Low hysteresis, anti-freezing and conductive organohydrogel prepared by thiol-ene click chemistry for human-machine interaction

Hydrogels are arousing increasing research interesting due to their potential application in the fields of motion detection and human-machine interaction. But the problems of high hysteresis, difficulty in preservation, and inadaptability to extreme conditions are still challenges nowadays. Herein, a multi-crosslinked PVA/EG/CNT-OH click-organohydrogel was prepared by photoinitiated thiol-ene click chemistry. Due to the presence of strong C–S bonds obtained by click chemistry, the click-gel has a dense structure with very low hysteresis at tensile strains of 200% and compressive strains of 50%, exhibiting a minimum dissipation energy of 0.0046 MJ m−3 and 0.00089 MJ m−3, respectively.
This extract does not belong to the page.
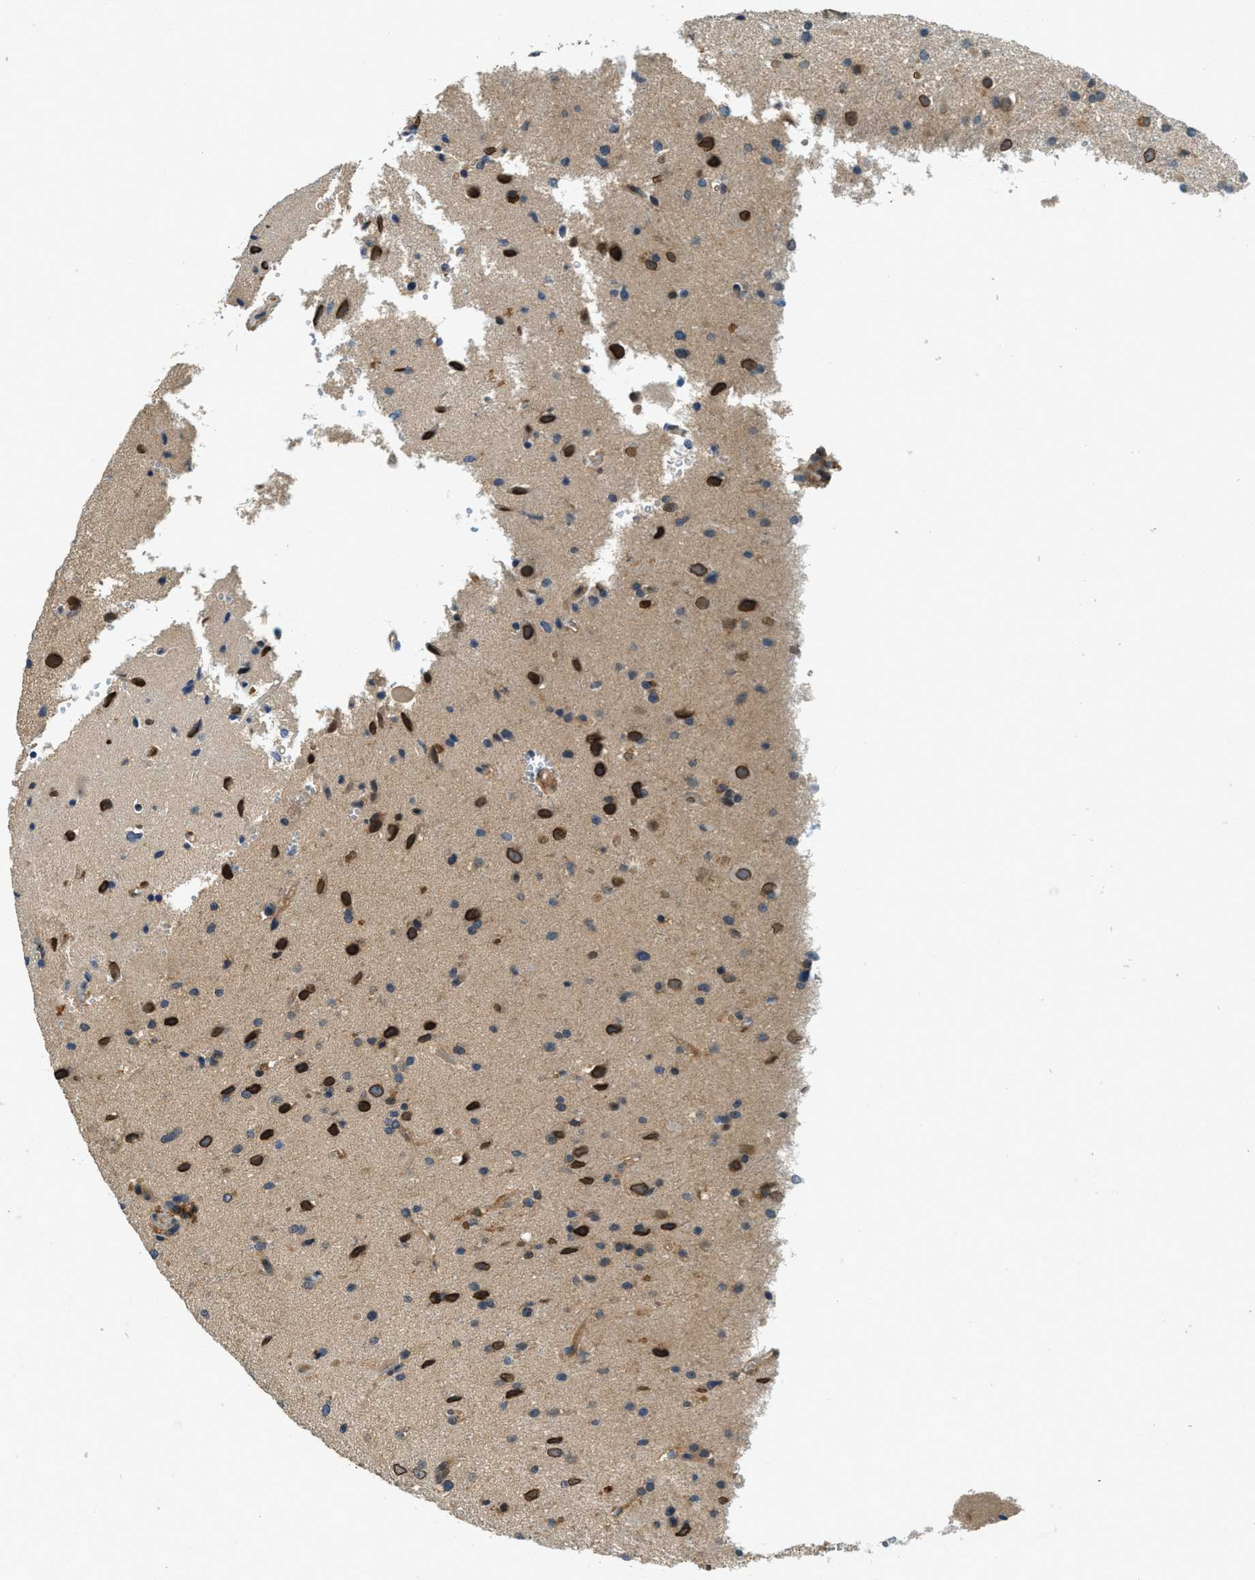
{"staining": {"intensity": "strong", "quantity": "25%-75%", "location": "nuclear"}, "tissue": "glioma", "cell_type": "Tumor cells", "image_type": "cancer", "snomed": [{"axis": "morphology", "description": "Glioma, malignant, High grade"}, {"axis": "topography", "description": "Brain"}], "caption": "Brown immunohistochemical staining in malignant high-grade glioma demonstrates strong nuclear expression in approximately 25%-75% of tumor cells.", "gene": "GMPPB", "patient": {"sex": "male", "age": 33}}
On account of the synergistic effect of various crosslinks, it also has a tensile strength of 206 kPa, elongation at break of 408%, and compressive strength of 576 kPa at 80% compressive strain. Therefore, the click-gel has high fidelity for high-frequency motion detection as well as excellent self-recovery and anti-fatigue performances under a wide range of strain and pressure. Furthermore, the outstanding anti-freezing and moisture retention performance allow it to adapt to extreme environments. The click-gel paves a way for the development of sensors that can be used not only for human motions detection, but also as input devices of intelligent machine recognition systems for human-machine interaction.